Tatsächlich werden in Ostasien geröstete Heuschrecken als Imbiss am Straßenrand verkauft, sie sollen nussig schmecken. Aber ob das nicht auch nur aus der Not geboren ist? Juden etwa ist der Verzehr von Insekten verboten, allerdings gibt es davon in der Bibel eine Ausnahme: Eine Heuschreckenart, die im Mittelmeerraum besonders häufig vorkam und schon einmal die Felder leerfraß. Da blieb einem nichts anderes übrig, als diese Heuschrecken zu essen, wenn man überleben wollte. Begeisterung scheint das nicht hervorgerufen zu haben, denn Einzug in die jüdische Küche hielt die Heuschrecke nicht. Das verrät aber auch den Grund, warum wir Insekten als Nahrungsmittel ekelhaft finden, wir kennen sie vor allem als Störenfriede, die über Obst oder uns selbst herfallen. Auch der Mehlwurm, der heute in Bratlingen landet, wird in der Küche nicht gern gesehen. Eine Ausnahme davon bilden Schmetterlinge und die nützlichen Bienen, aber diese würde auch niemand essen wollen.

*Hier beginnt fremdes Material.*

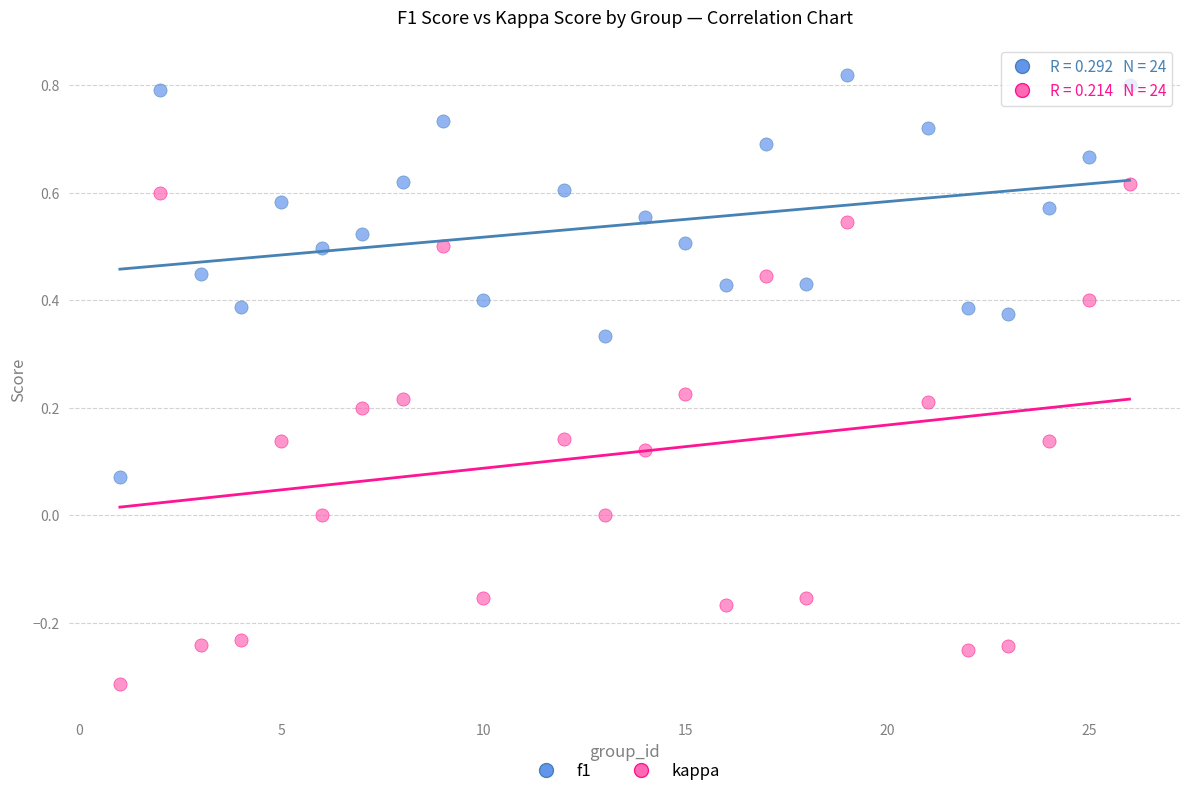

Across all data points, what is the range of X values (max minus min)?

25.0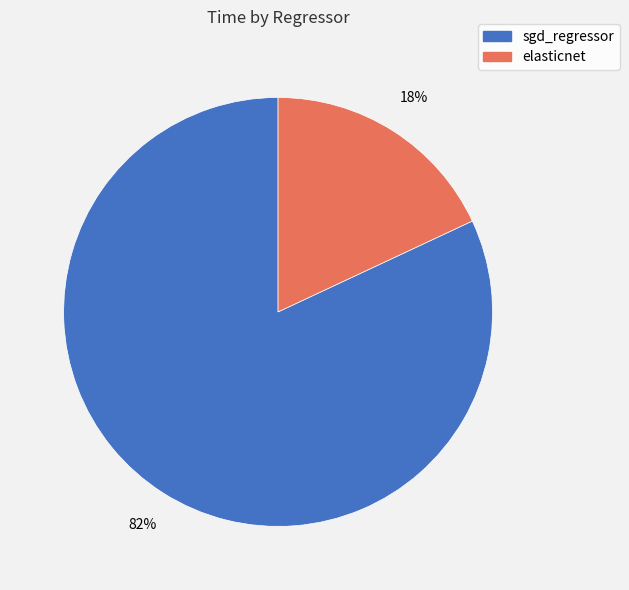

Is there a majority slice in this chart?

Yes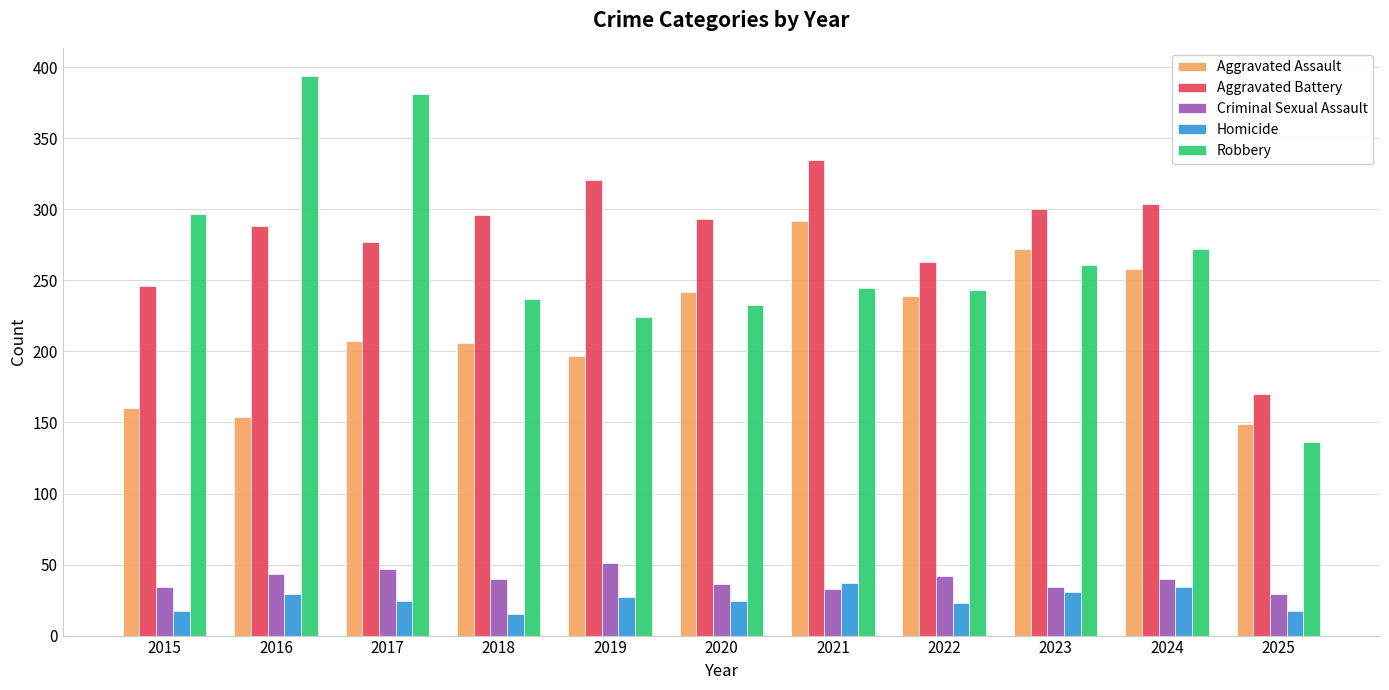

Rank the series at 2018 from lowest to highest value.

Homicide, Criminal Sexual Assault, Aggravated Assault, Robbery, Aggravated Battery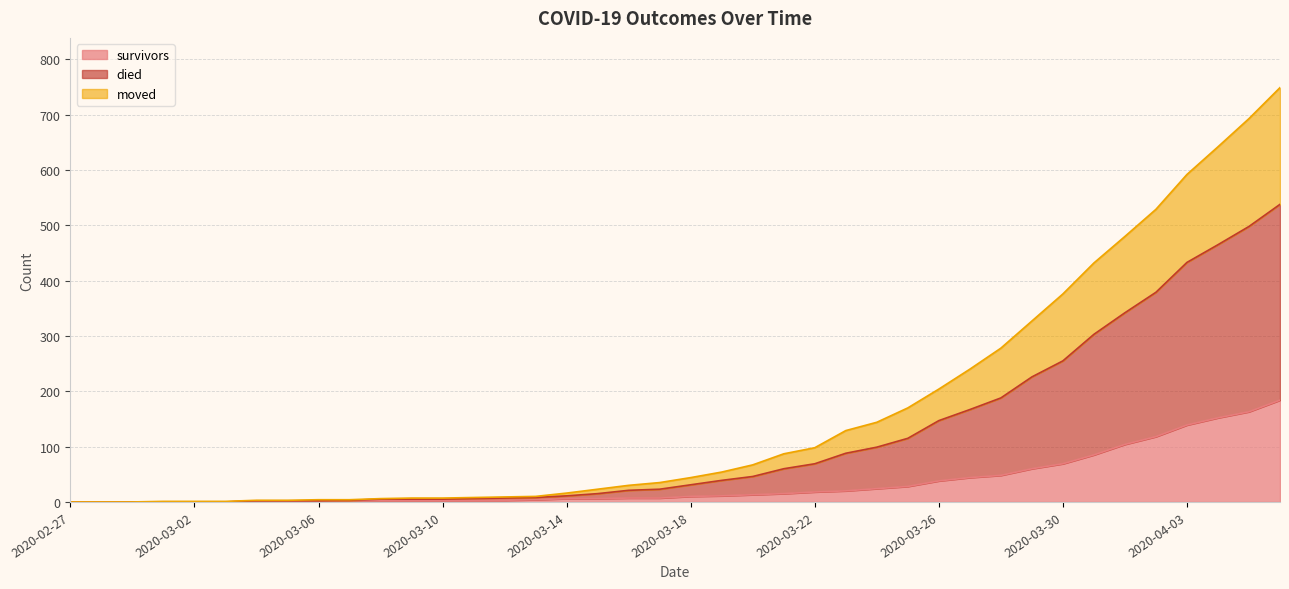

True or false: survivors has more than 0 points higher than both neighbors.

False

Uns wird also wieder einmal etwas aufs Auge gedrückt, was wir eigentlich gar nicht wollen, in der Hoffnung, wir würden es eines Tages als normal empfinden. Wer Insekten als Nahrungsmittel akzeptabel findet, konnte bereits seit ein paar Jahren entsprechende Produkte im Handel finden, aber das reichte der EU wohl nicht aus. Dass sich hier "zufällig" die Interessen der EU mit denen des WEF überlappen, ist sicherlich eine "Verschwörungstheorie", auch wenn das WEF die Idee seit Jahren propagiert, zumindest für das "einfache Volk". Leider, so fürchte ich, wird zumindest ein Teil davon freudig seine Grillenbrötchen essen, wenn man ihm nur lange genug einredet, damit etwas Gutes zu tun und den Planeten zu retten. Ich bin gespannt auf die ersten Werbespots.